Dr Vlandas says, ‘Prevailing wisdom suggests that poor economic performance has a negative effect on the re-election chances of political incumbents, either because it signals a lack of competence or because it has an effect on voters’ lives.

‘However, this expectation is subject to conflicting results...In this paper, we build on the emerging idea of heterogeneity among electorates which challenges the assumption that all voters can be thought of as penalising incompetence in a similar way.’

According to the paper, ‘Different social  groups have different risk profiles and distinct economic and welfare state policy preferences, which have important implications for electoral behaviour...[for instance] the  expected  electoral  response  to  austerity  policies  is  heavily  contingent  on  individuals’  socioeconomic  resources to withstand cutbacks in government programs.’

Margaret Thatcher’s relatively poor economic performance in terms of unemployment did not prevent her from getting re-elected multiple times, according to the study.  

The paper points to one UK politician who was re-elected despite [or, perhaps, because of] economic misery, ‘Margaret Thatcher’s relatively poor economic performance in terms of unemployment did not prevent her from getting re-elected multiple times.’

However, her continuing success, according to the paper ‘could have been the result of economic policies that primarily hurt the low-skilled and the poor, while potentially benefiting some high-income voters and the elderly’.

The article maintains it is the individual’s experience, rather than the politician’s perceived competence, which is key, ‘The  electoral  impact  of  deteriorating  economic  performance  is  largely  contingent  on  individuals’  risk  profiles,  with  pensioners appearing particularly responsive to retrospective inflation performance, low-skilled  workers  to  unemployment  levels,  public  sector  workers  and  low-skilled  workers  to  public  sector  cuts,  and  high-income  individuals  to  developments  in  the  stock market.’

Dr Vlandas adds, ‘Public spending primarily affects the probability of voting for incumbents both among public sector and low-skilled workers, while it influences the electoral decisions of pensioners and high-income earners considerably less so or not at all.’

Public spending primarily affects the probability of voting for incumbents among public sector and low-skilled workers, while it influences...pensioners and high-income earners considerably less so or not at all

Dr Tim Vlandas

But, he says, ‘The opposite pattern emerges with variation in stock market performance: high-income earners and pensioners are highly responsive to stock market returns, whereas public sector and low-income workers are largely unaffected by them.’

The research found incumbent politicians can be affected, ‘Voters are more likely to turn their back on incumbents when certain aspects of the economy deteriorate that are of particular importance for the social groups to which they belong.’

Dr Vlandas says, ‘With pre-electoral unemployment rates...propensity to vote for incumbents declines somewhat more rapidly among the ranks of low-skilled workers,... [But] The group-specific response to inflation marks a clear divide between pensioners and the rest of the population, with the former systematically penalising incumbents during inflationary electoral contexts.’

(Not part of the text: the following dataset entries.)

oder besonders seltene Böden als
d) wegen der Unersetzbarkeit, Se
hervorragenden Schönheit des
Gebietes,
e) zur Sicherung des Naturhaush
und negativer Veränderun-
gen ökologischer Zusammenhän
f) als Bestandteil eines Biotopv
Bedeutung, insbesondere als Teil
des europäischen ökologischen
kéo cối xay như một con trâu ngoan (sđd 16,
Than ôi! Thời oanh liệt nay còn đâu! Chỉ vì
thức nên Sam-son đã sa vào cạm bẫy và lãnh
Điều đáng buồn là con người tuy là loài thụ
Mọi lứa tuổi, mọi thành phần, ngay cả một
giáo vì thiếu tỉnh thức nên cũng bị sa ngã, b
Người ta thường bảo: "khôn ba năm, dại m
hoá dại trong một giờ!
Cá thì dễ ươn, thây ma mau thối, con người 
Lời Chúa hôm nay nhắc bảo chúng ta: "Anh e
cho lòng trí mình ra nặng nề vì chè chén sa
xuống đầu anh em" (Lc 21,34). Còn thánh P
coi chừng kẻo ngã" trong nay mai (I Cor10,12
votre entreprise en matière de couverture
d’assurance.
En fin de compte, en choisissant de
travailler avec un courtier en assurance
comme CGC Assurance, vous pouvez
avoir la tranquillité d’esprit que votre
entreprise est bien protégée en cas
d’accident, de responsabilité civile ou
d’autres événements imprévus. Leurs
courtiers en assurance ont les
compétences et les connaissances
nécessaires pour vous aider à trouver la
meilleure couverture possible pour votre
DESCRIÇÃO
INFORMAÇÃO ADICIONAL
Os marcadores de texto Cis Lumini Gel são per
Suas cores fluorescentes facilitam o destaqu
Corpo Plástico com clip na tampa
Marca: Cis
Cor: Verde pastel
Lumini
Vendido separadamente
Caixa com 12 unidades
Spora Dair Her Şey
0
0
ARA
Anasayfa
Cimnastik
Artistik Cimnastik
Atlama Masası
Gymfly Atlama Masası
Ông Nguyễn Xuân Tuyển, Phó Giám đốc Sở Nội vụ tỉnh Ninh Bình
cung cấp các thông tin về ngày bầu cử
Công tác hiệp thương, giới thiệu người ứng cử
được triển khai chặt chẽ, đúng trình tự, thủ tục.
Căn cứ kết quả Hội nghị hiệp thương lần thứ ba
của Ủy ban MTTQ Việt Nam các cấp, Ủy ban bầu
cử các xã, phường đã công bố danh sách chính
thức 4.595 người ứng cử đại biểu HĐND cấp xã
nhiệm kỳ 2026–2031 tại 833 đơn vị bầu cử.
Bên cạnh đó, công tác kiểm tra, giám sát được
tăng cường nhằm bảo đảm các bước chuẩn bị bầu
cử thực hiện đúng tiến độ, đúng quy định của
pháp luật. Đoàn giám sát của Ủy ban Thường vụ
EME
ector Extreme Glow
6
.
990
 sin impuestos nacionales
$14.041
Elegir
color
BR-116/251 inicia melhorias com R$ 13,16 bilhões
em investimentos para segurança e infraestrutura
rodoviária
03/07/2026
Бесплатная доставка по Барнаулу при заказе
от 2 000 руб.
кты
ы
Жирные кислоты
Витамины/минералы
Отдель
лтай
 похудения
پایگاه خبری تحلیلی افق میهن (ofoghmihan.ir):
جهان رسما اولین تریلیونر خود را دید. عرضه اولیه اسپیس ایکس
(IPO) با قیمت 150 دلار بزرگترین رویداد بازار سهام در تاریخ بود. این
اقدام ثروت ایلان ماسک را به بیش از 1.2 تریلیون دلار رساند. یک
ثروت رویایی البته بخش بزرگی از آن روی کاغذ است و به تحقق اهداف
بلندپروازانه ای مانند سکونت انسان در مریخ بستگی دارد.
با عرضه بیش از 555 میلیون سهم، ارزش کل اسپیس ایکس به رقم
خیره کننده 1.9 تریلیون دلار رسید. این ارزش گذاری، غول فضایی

The findings, say the authors, empirically demonstrate the heterogeneity of social groups in their economic voting patterns, strengthening the electoral link between group-specific policy preferences and government policies.

The paper provides a novel explanation for why there is so little evidence on systematic electoral punishment against governments that undertake policies, such as fiscal adjustment and austerity, that are detrimental for growth (at least in the short run): it is only a subset of the population that is responsive to economic outcomes that are conventionally presumed to capture the economic vote, with other variables being equally important pieces of the full economic voting picture.

The study looked at four social groups (low-skilled workers, pensioners, public sector employees and high-income individuals) and four economic variables (unemployment, inflation, stock market performance and public spending).